CVE-2025-7979: 
NixOS vulnerability analysis and mitigation

CVE-2025-7979 is a stack-based buffer overflow vulnerability discovered in Ashlar-Vellum Graphite software. The vulnerability was reported to the vendor on November 13, 2024, and was publicly disclosed on July 22, 2025, as a zero-day vulnerability after the vendor failed to provide a timely patch. The vulnerability affects the parsing of VC6 files in Ashlar-Vellum Graphite and has been assigned a CVSS score of 7.8 (ZDI Advisory).

The vulnerability exists within the parsing of VC6 files in Ashlar-Vellum Graphite. The specific flaw stems from the lack of proper validation of the length of user-supplied data prior to copying it to a stack-based buffer. The vulnerability has been assigned a CVSS v3 score of 7.8 (AV:L/AC:L/PR:N/UI:R/S:U/C:H/I:H/A:H), indicating high severity with potential for complete compromise of system confidentiality, integrity, and availability (ZDI Advisory).

An attacker who successfully exploits this vulnerability can execute arbitrary code in the context of the current process.
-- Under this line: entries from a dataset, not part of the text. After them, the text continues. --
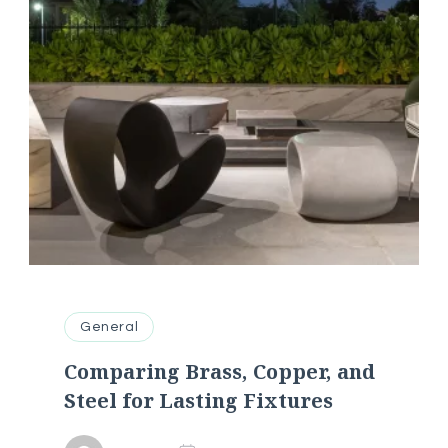
General
Comparing Brass, Copper, and
Steel for Lasting Fixtures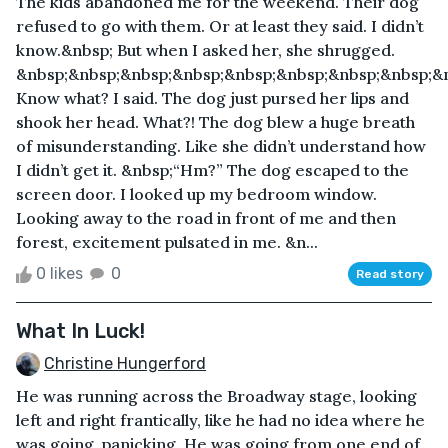
The kids abandoned me for the weekend. Their dog
refused to go with them. Or at least they said. I didn’t
know.&nbsp; But when I asked her, she shrugged.
&nbsp;&nbsp;&nbsp;&nbsp;&nbsp;&nbsp;&nbsp;&nbsp;&
Know what? I said. The dog just pursed her lips and
shook her head. What?! The dog blew a huge breath
of misunderstanding. Like she didn’t understand how
I didn’t get it. &nbsp;“Hm?” The dog escaped to the
screen door. I looked up my bedroom window.
Looking away to the road in front of me and then
forest, excitement pulsated in me. &n...
0 likes
0
Read story
What In Luck!
Christine Hungerford
He was running across the Broadway stage, looking
left and right frantically, like he had no idea where he
was going, panicking. He was going from one end of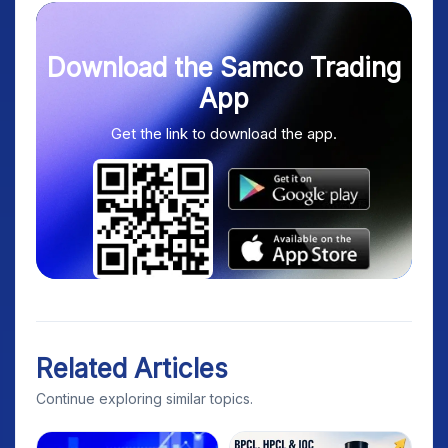
Download the Samco Trading
App
Get the link to download the app.
Related Articles
Continue exploring similar topics.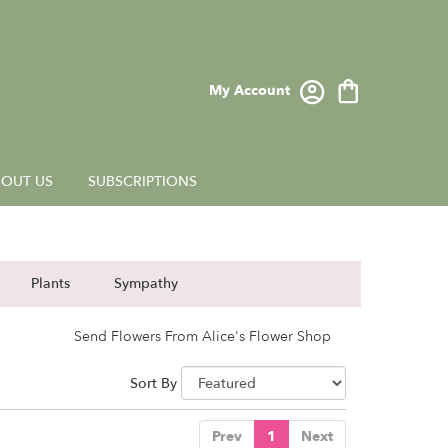
My Account
OUT US
SUBSCRIPTIONS
Plants
Sympathy
Send Flowers From Alice's Flower Shop
Sort By
Prev
1
Next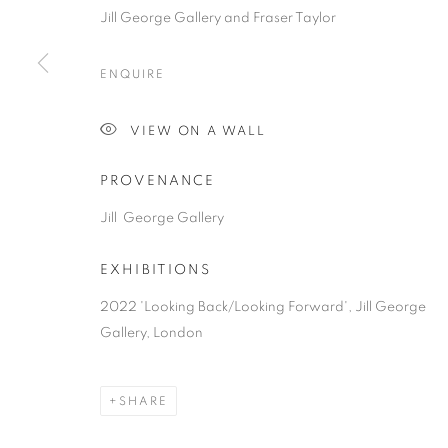
Jill George Gallery and Fraser Taylor
ENQUIRE
VIEW ON A WALL
PROVENANCE
Jill George Gallery
EXHIBITIONS
2022 'Looking Back/Looking Forward', Jill George
Gallery, London
SHARE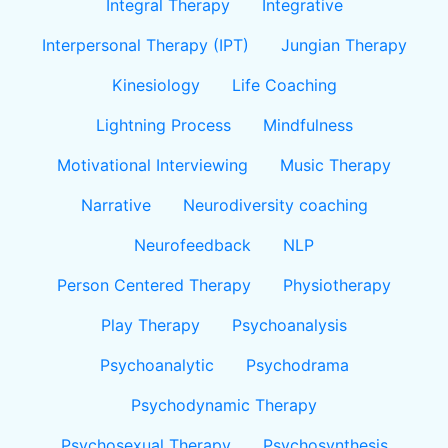
Integral Therapy
Integrative
Interpersonal Therapy (IPT)
Jungian Therapy
Kinesiology
Life Coaching
Lightning Process
Mindfulness
Motivational Interviewing
Music Therapy
Narrative
Neurodiversity coaching
Neurofeedback
NLP
Person Centered Therapy
Physiotherapy
Play Therapy
Psychoanalysis
Psychoanalytic
Psychodrama
Psychodynamic Therapy
Psychosexual Therapy
Psychosynthesis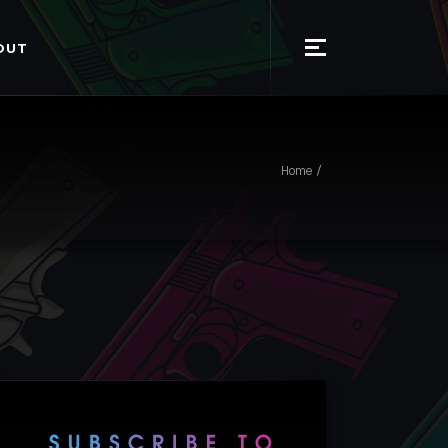
OUT
Home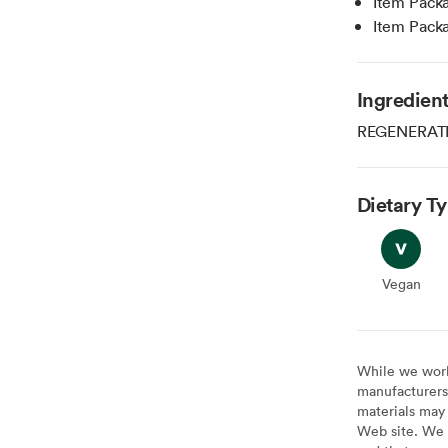
Item Pack
Item Pack
Ingredien
REGENERATI
Dietary T
Vegan
Vegan
While we work 
manufacturers 
materials may 
Web site. We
The attack requires user interaction, as the target must visit a malicious page or open a malicious file to trigger the exploitation (ZDI Advisory).

Given the nature of the vulnerability, the only salient mitigation strategy is to restrict interaction with the product. As of the disclosure date, no official patch was available from the vendor (ZDI Advisory).